Meet Natakia McKenzie, a 12-year-old graduate of St. George's Girls' School, who will be enrolling in Camperdown High School this September. Her father was brutally murdered last year. When asked of the date of her dad's demise, the bright young girl in a fluent tone that suggested she had memorised it said, "November 8th, 2005."
When asked how her father died she replied, "Robbed, stabbed and shot" in his home just a stones throw away from where we were standing on an avenue called Fisher's Rowe.
Still, young Miss McKenzie does not desire to spend her childhood years anywhere else. She said the community spirit is what makes her want to stay. "The things that we do ... having stage shows, parties, dance ... " said Miss McKenzie.
Forty-two-year-old Joan Facey is also numbered among the faithfuls who refuse to leave the place she has called home for the last 32 years. "You have to stick to the evil weh you know 'bout...," she insisted.
They do not want to leave but neither do they want to continue to live in a dilapidated community. So, they are crying out for some much needed development to take place in their community.
Change of address
On the other hand, Norma Blair, 51, expressed interest in changing her address. "I want to move out because I live in a big yaad ... I don't have toilet and bathroom for my personal self, we have to share," she said.
She took The Gleaner on a trek through a little track that led to the 14-house tenement setting where she lived. Most of the houses are Food for the Poor units, as fire destroyed the original structures some years ago. Miss Blair is a mother of three children, ages 18, 13 and 7, who all live with her in the one-oom house.
When asked to affirm how difficult it was to make it from day to day, Ms Blair, with a hiss of the teeth said, "You see it, ah jus me and dem (her children)".

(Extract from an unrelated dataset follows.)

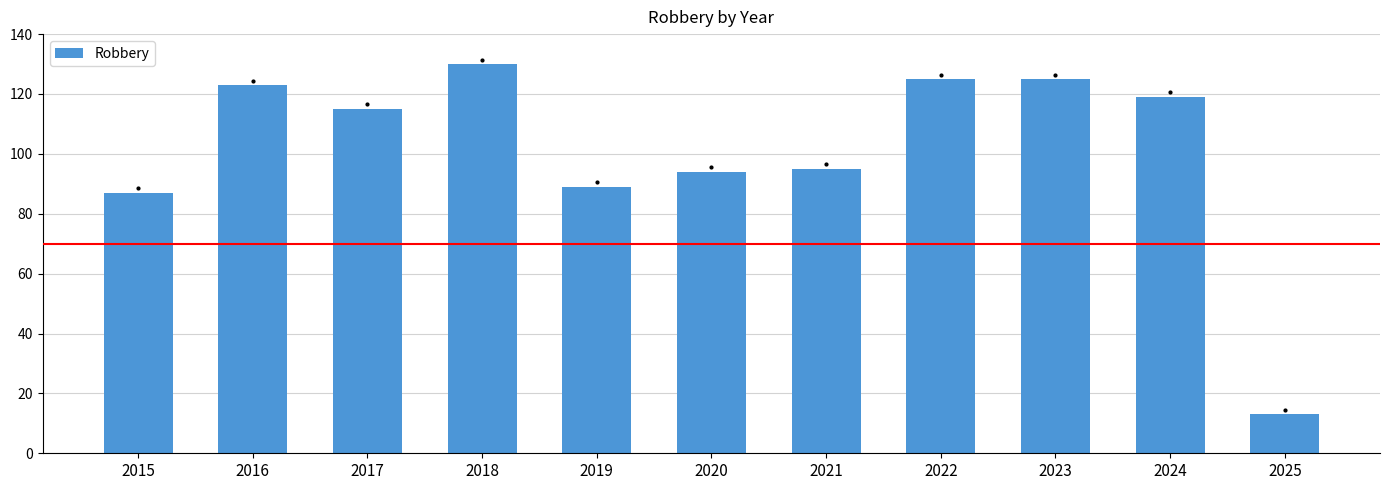

What is the greatest value displayed?

130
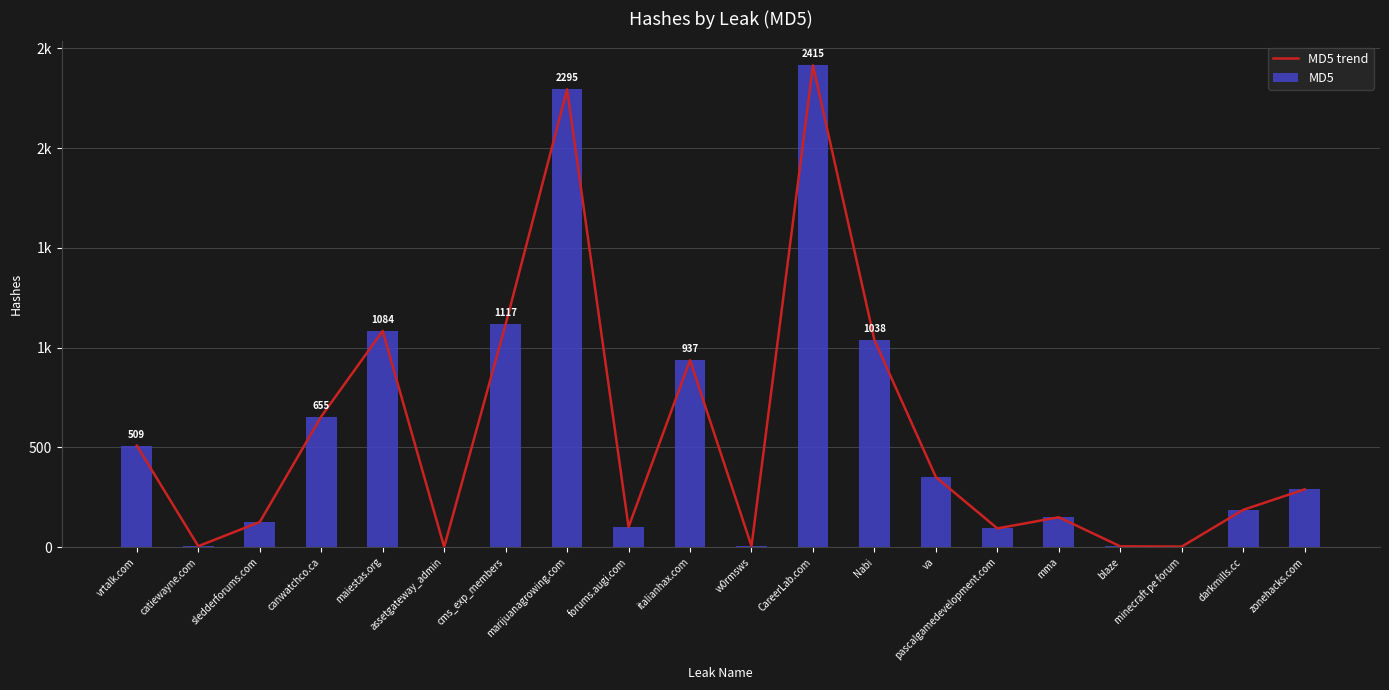

At how many categories does at least one series exceed 1896?

2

While wanting to leave the community because of personal discomfort, Miss Blair lauded the positive attitude with which the members of her community face the hardships life throws at them.
"It is a ghetto but is not everybody is really living the ghetto life, (be)cause I'm not living it. Definitely, I'm not living it. I am living above it," she stressed.
The outspoken Miss Blair continued: "Most of the people, ninety-eight (98) per cent of them are trying ... because there is nothing that is uptown that you can't find in a house here and you have people here that is in good jobs ... we have Customs (Officer) here ..."
"If you enter into that yard you find everything in there even AC (air-condition)," she added.
Violence
Joseph Bodden, a 57-year-old, Fisherman, told The Gleaner that a lot has changed in the community over the years. One of the changes is the sporadic violence that shatters the community's togetherness every time it raises its ugly head.
He also revealed that while there has not been much structural change, the occupants of the community have changed drastically.
He disclosed that in his days as a young boy many moons ago, Rae Town was inhabited by mostly Caucasians. But, that has changed too. "Some dead and some around same way enuh," he said nonchalantly.
However, the talk of Rae Town is the weekly oldies session. Every Sunday people from near and far flock to the poor community to bask in what many deem to be Rae Town's richest treasure. Miss Blair, classified the weekly sessions as a source of development. "You might hear about Rae Town's oldies but goodies...and this has been in progress for 28 years and it is now in the Guinness Book of Records and things like that," she said with much pride.